The video shows a couple having sex. The young woman in the clip has been fired from her job as a sales assistant for Kappa, an Italian sportswear brand. The store fired her for "tarnishing its image."

The video first appeared online about a month ago. Sunday, keywords relating to it ranked second among the fastest increasing top 10 keywords on Google China.

As the video gained notoriety, netizens argued about the ethics of what she had done. There followed a "human flesh search engine" hunt for her, in which Internet users tracked down and published her private information such as her full name, the place she worked, photographs of her and even her user name on QQ, a popular web messenger.

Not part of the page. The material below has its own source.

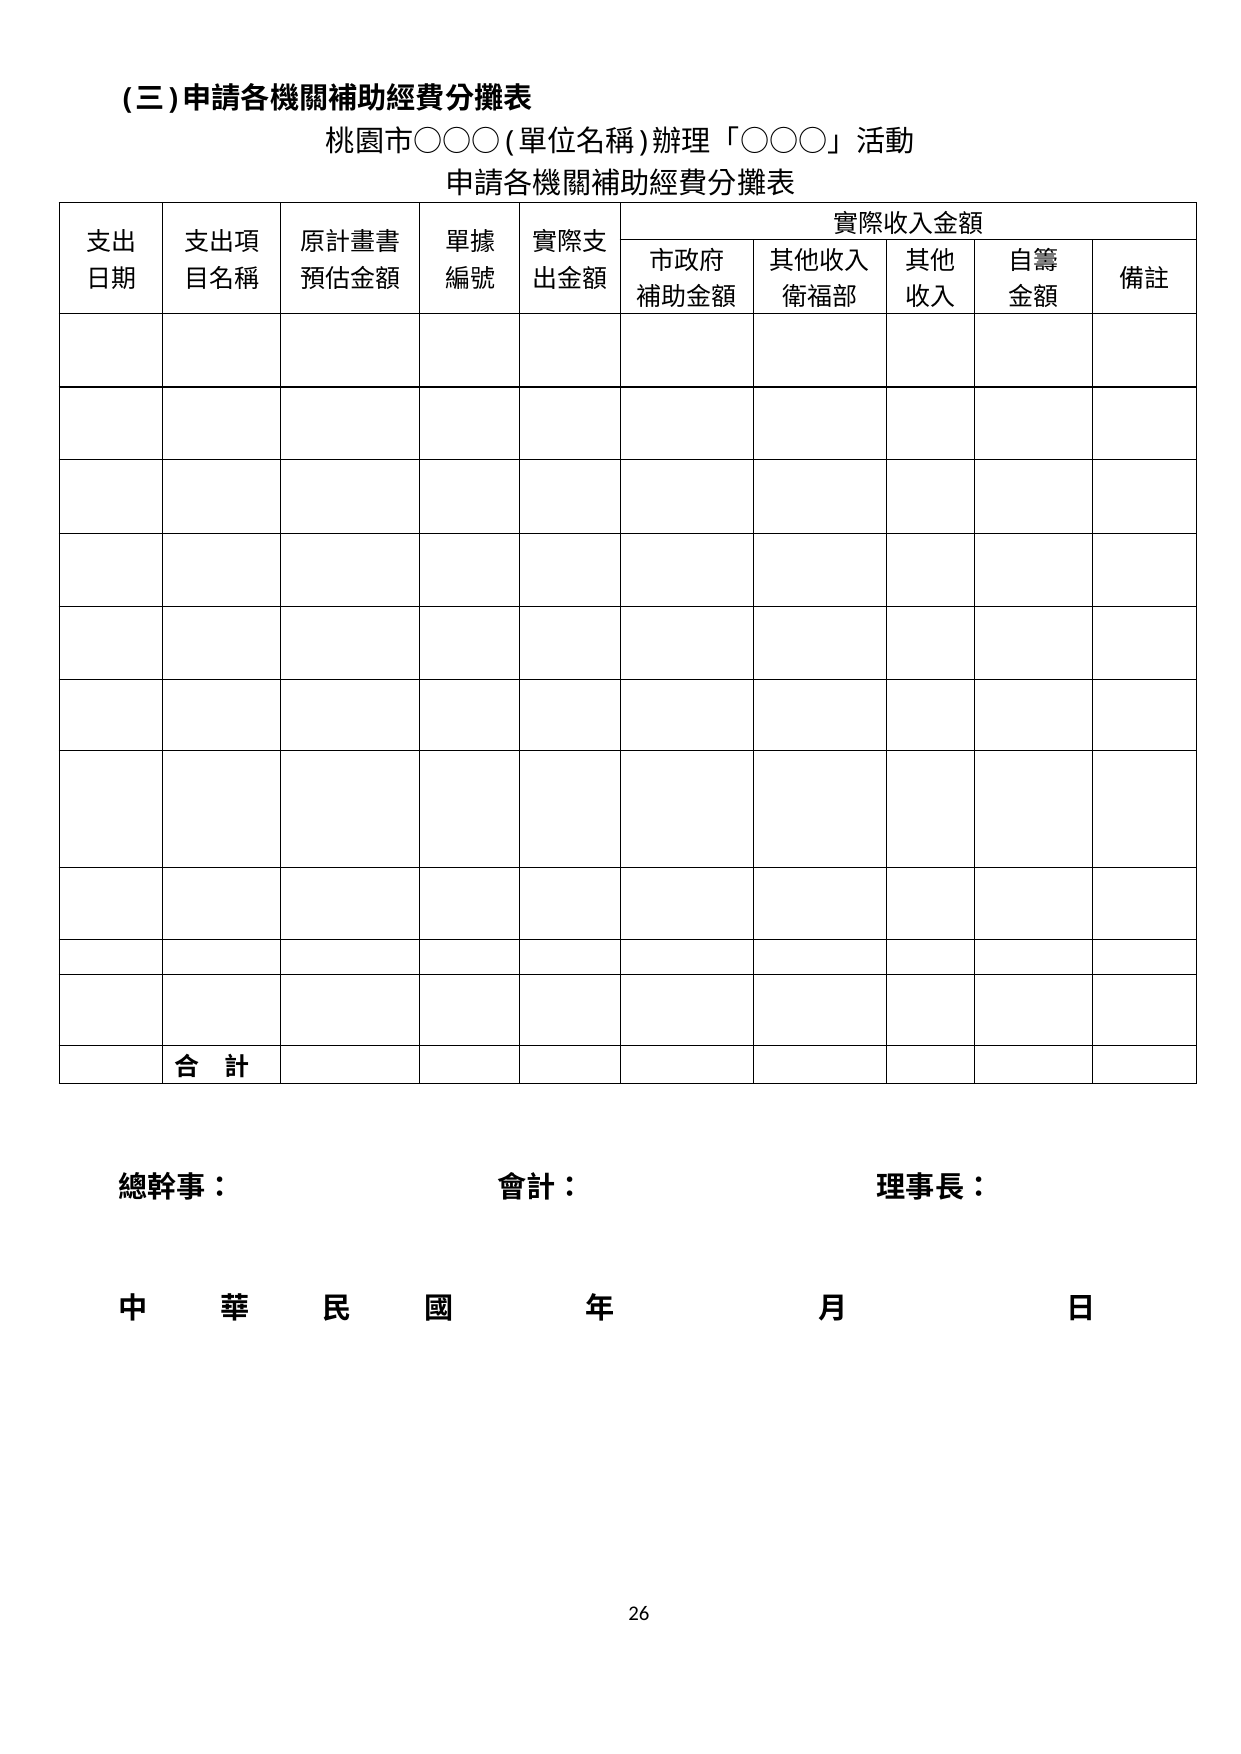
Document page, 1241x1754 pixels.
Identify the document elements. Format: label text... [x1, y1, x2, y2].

The video originally tagged the young woman as the "Kappa girl at Shanghai No.1 Department Store's east building," after the location of the shop where she worked on Nanjing Road. Fascinated netizens visited the store with cameras, trying to get a picture of her.

The young woman was besieged with questions and abuse but chose to confront them by starting a blog earlier this month on sina.com in which she defended herself.

Hits on the blog rocketed.

Last Monday, two days after her first post, she was fired from her job. An executive with Shanghai No.1 Department Store said she was employed by an agent of Kappa, although they declined to verify her name.

The management said it was forced to sack her as the store's name and photographs popped up every time a search was entered for the sex video. This had harmed the store's reputation, they said.

The woman recently posted on her blog that she does not want another job. Instead she wants to take advantage of her online infamy to make money.

She wrote on her blog that she will give interviews and exclusive news for a fee of 30,000 yuan (US$4,396), claiming that any website that posts information about her will greatly increase its hits.

When Shanghai Daily tried to contact the blogger, it was told to pay 30,000 yuan before asking any questions.

On her blog, she claims the video wasn't filmed or uploaded by her, but that she has now "accepted" the whole thing.

City lawyer Jiang Song told Shanghai Daily that any person who films, uploads or sends the video is guilty of spreading pornographic content. The video would be regarded as pornographic in the eyes of the law.

In her latest blog post, she says "the Internet has hurt me" and that she will seek the law's help to bring those who filmed and uploaded it to justice.